One day a couple of weeks after she’s walked out on you, when you’re feeling better even though you’re feeling worse, you might go out with some colleagues after work and see her at a bar that maybe she introduced you to, and maybe Jesus Christ a bit as she leaves, just mouth agape, like, “How? How did this happen?” Maybe that will ruin your evening. And then maybe you’ll go travel for the better part of a month because your job is a fucking free-for-all and you just can. And maybe during that month you’ll fuck random women and tell someone else you love her and basically act out and do everything in your capacity to escape. And maybe you won’t know what you’re escaping. In all likelihood, you’ll acknowledge from the get-go that you’re not escaping anything, and that the task you’ve assigned yourself is simply a doomed attempt to forget. What you won’t necessarily realize before you go is that airports are terrible places to forget — that they’re memory machines for the depressed and discombobulated, reminders that no matter how far you’ve come, you still have to go home and face the music eventually.
And what you won’t necessarily realize is that your dreams will get in the way, anyway.
When my father died, I dreamt about his life for months and months and months. In these dreams I always, subconsciously, understood that he was still burned and scattered, but he would tell me things, things that gave me hope, things that reminded me of who I was, who he was, what it meant to have lineage, life, meaning as we all slowly burn.
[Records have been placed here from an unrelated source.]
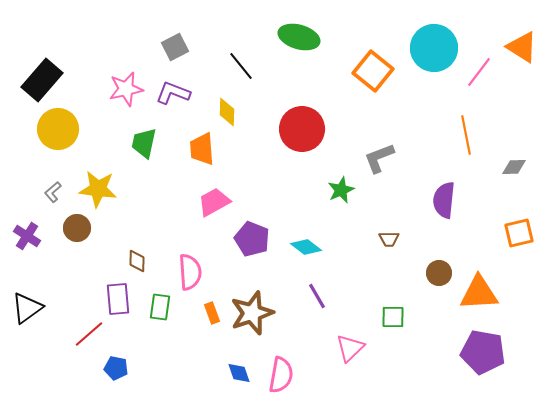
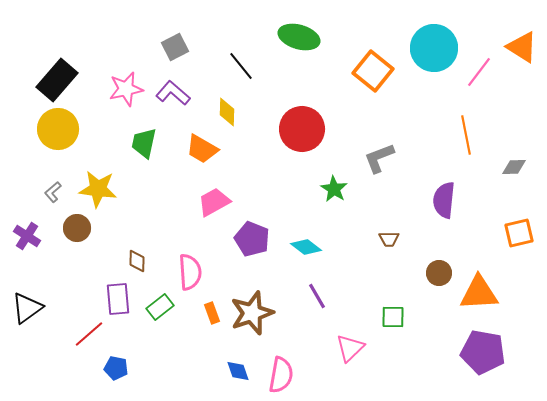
black rectangle at (42, 80): moved 15 px right
purple L-shape at (173, 93): rotated 20 degrees clockwise
orange trapezoid at (202, 149): rotated 56 degrees counterclockwise
green star at (341, 190): moved 7 px left, 1 px up; rotated 16 degrees counterclockwise
green rectangle at (160, 307): rotated 44 degrees clockwise
blue diamond at (239, 373): moved 1 px left, 2 px up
He told me to quit smoking. I haven’t quit smoking. And as time passed, he stopped appearing altogether. I used to call his cell phone to hear his voice mail message. The last time I tried, it was disconnected. That’s why it was the last time.
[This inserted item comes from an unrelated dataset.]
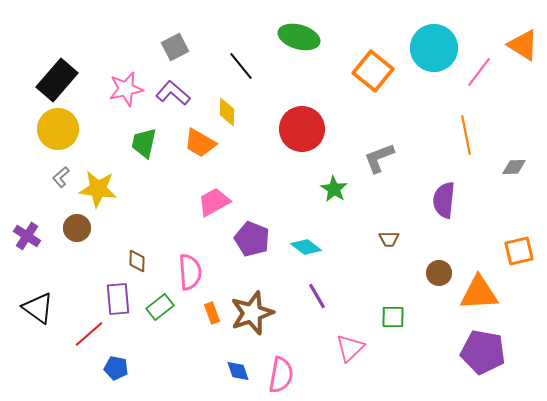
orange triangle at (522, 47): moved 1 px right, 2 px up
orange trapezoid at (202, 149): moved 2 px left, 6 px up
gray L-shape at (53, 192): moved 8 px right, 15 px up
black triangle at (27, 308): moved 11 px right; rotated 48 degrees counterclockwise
Francesca and I sat on a patio on her birthday in September and cried about our dead parents. It was something that brought us together, in a way. Her mother died a few days before 9/11. Until you’ve seen a parent die, you cannot possibly understand the weight and weightlessness of the event. Rudderless and heavy, swimming with barbells. We knew that together. It was both what made us work and what drove us apart. Because broken people cannot hold one another up, no matter how much they can relate. And there is no doubt that we were both broken. We met each other at a bar when I was sober. We met each other again six months later at a bar when I was sober. And then I stopped being sober. And then we fell in love. And there’s no way you can fall in love with a son of a bitch like me unless you are broken.
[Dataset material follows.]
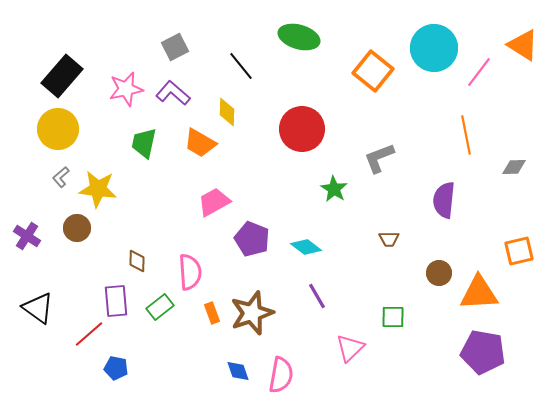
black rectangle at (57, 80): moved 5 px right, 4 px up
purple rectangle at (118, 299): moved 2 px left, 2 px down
But there are the dreams, and even if they’re fewer and further between now, they still come at me like jellyfish, stinging just when I feel like I have enough air to float. Because all of a sudden there she is, or there we are, eating burritos and touching one another’s thighs, flirting in the candlelight. And then I wake up to New York or Denver or Portland or Vancouver or Omaha, and maybe there’s someone who I don’t particularly care about next to me, or maybe (more likely) I’m alone and trying to remember where I am and what the point is if all you get in the end is oblivion anyway.
The dreams will go away. If there’s anything my father taught me, it’s that. But it’s also that you don’t have a choice about whether you want them to or not. You don’t get to decide with grief. All you get to do is choose what to think about. And one day, you’ll decide that even if it’s never over, it is for now.